P@SHA has proposed that the Final Tax Regime be extended for at least ten years to provide long-term predictability for businesses and investors. The IT industry is currently experiencing rapid expansion, with Pakistani companies attracting global investment and diversifying their presence in international markets. Syed stressed that tax policy stability would encourage reinvestment into the sector, fueling further innovation and digital transformation.
He further explained that countries competing with Pakistan in the IT space, such as India, the Philippines, and Bangladesh, offer long-term tax exemptions to encourage foreign investment. If Pakistan hopes to maintain its competitive edge, it must ensure that taxation policies are aligned with global best practices. The continuation of FTR will simplify tax structures for IT firms and provide greater financial flexibility for business expansion.
P@SHA’s recommendations also focus on addressing income tax disparities between salaried IT employees and remote workers. The current tax structure imposes higher tax rates on salaried IT professionals, ranging between 5% and 35%, compared to remote workers who are subject to significantly lower rates of 0.25% to 1%. This discrepancy, according to Syed, is contributing to brain drain, as skilled professionals opt for international job opportunities where tax burdens are lower. He urged the government to introduce tax relief measures for salaried IT professionals to improve talent retention within the country.
Another critical recommendation from P@SHA pertains to the repatriation of foreign exchange earnings.

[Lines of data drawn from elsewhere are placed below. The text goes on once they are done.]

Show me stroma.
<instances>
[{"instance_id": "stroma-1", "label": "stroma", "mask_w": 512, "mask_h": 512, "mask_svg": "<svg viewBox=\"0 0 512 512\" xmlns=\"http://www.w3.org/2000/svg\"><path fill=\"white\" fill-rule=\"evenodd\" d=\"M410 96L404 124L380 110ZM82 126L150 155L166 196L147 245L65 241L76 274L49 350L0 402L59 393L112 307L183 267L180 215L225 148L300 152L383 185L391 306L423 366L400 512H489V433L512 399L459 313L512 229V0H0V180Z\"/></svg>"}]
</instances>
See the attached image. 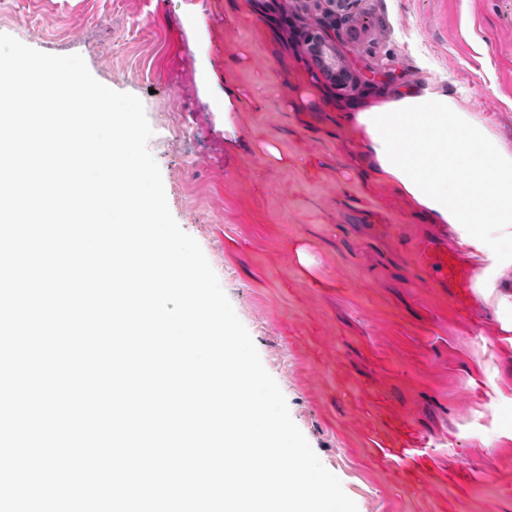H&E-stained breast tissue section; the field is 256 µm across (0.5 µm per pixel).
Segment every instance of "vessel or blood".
I'll return each instance as SVG.
<instances>
[{
	"mask_svg": "<svg viewBox=\"0 0 512 512\" xmlns=\"http://www.w3.org/2000/svg\"><path fill=\"white\" fill-rule=\"evenodd\" d=\"M416 264L431 284L447 288L456 313L468 314L474 310L473 269L464 263L458 251L449 246L446 238L424 241L418 251ZM413 433H406L394 447L375 444L374 454L385 462H401L412 454Z\"/></svg>",
	"mask_w": 512,
	"mask_h": 512,
	"instance_id": "1",
	"label": "vessel or blood"
}]
</instances>
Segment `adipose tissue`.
<instances>
[{
  "mask_svg": "<svg viewBox=\"0 0 512 512\" xmlns=\"http://www.w3.org/2000/svg\"><path fill=\"white\" fill-rule=\"evenodd\" d=\"M373 182L411 198L430 223L450 225L479 269L477 291L512 333V152L461 100L428 88L358 112Z\"/></svg>",
  "mask_w": 512,
  "mask_h": 512,
  "instance_id": "1",
  "label": "adipose tissue"
}]
</instances>
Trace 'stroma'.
<instances>
[{
  "instance_id": "35a3bbf8",
  "label": "stroma",
  "mask_w": 512,
  "mask_h": 512,
  "mask_svg": "<svg viewBox=\"0 0 512 512\" xmlns=\"http://www.w3.org/2000/svg\"><path fill=\"white\" fill-rule=\"evenodd\" d=\"M328 0H0V33L137 96L169 209L201 246L290 415L358 512H512V352L457 316L416 248L436 225L352 165L353 116L465 88L512 149V0H350L358 83L313 79ZM241 100L224 110V89ZM411 425L425 470L373 457Z\"/></svg>"
}]
</instances>
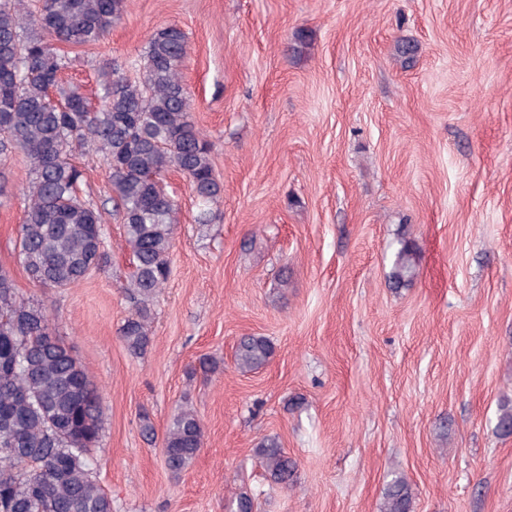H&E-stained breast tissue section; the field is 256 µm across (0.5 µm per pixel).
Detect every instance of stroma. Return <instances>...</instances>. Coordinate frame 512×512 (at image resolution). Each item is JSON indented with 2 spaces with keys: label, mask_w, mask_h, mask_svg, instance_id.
Listing matches in <instances>:
<instances>
[{
  "label": "stroma",
  "mask_w": 512,
  "mask_h": 512,
  "mask_svg": "<svg viewBox=\"0 0 512 512\" xmlns=\"http://www.w3.org/2000/svg\"><path fill=\"white\" fill-rule=\"evenodd\" d=\"M170 24L187 35L182 79L223 193L204 219L188 179L165 178L171 276L143 356L119 334V221L106 271L34 287L15 249L26 158L0 163V266L100 393L92 457L112 512H230L243 491L257 512H380L397 475L414 512H512V434L497 428L512 405V0H125L102 41L60 46L65 81L98 103L101 68L136 76ZM76 163L83 199L103 206L102 155ZM404 240L419 263L396 289ZM249 335L275 351L243 373ZM205 355L217 370L189 378ZM185 401L204 445L175 475L162 444ZM268 436L297 462L290 485L258 463Z\"/></svg>",
  "instance_id": "obj_1"
}]
</instances>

Under Pakistan’s current tax laws, payments made to non-residents for services rendered in the country are subject to high withholding taxes, often at a rate of 15% for technical services and royalties. These withholding tax obligations create financial inefficiencies for IT exporters, discouraging them from bringing earnings back into the country.
To address this challenge, P@SHA has proposed that payments made from Exporters’ Special Foreign Currency Accounts (ESFCA) should be exempt from withholding tax. Such an exemption would encourage Pakistani IT firms to repatriate funds into the country, improving liquidity and overall economic stability. The proposal aligns with broader government objectives under the Special Investment Facilitation Council (SIFC) and the Prime Minister’s vision of exponential IT export growth.
With Pakistan’s IT sector poised for continued expansion, industry stakeholders stress that consistent and business-friendly tax policies are crucial for maintaining momentum. The extension of the Final Tax Regime, coupled with a reduced tax burden on salaried professionals and improved foreign exchange policies, could pave the way for unprecedented growth in Pakistan’s digital economy. The government’s response to these proposals in the upcoming budget will be a decisive factor in shaping the future of the IT sector.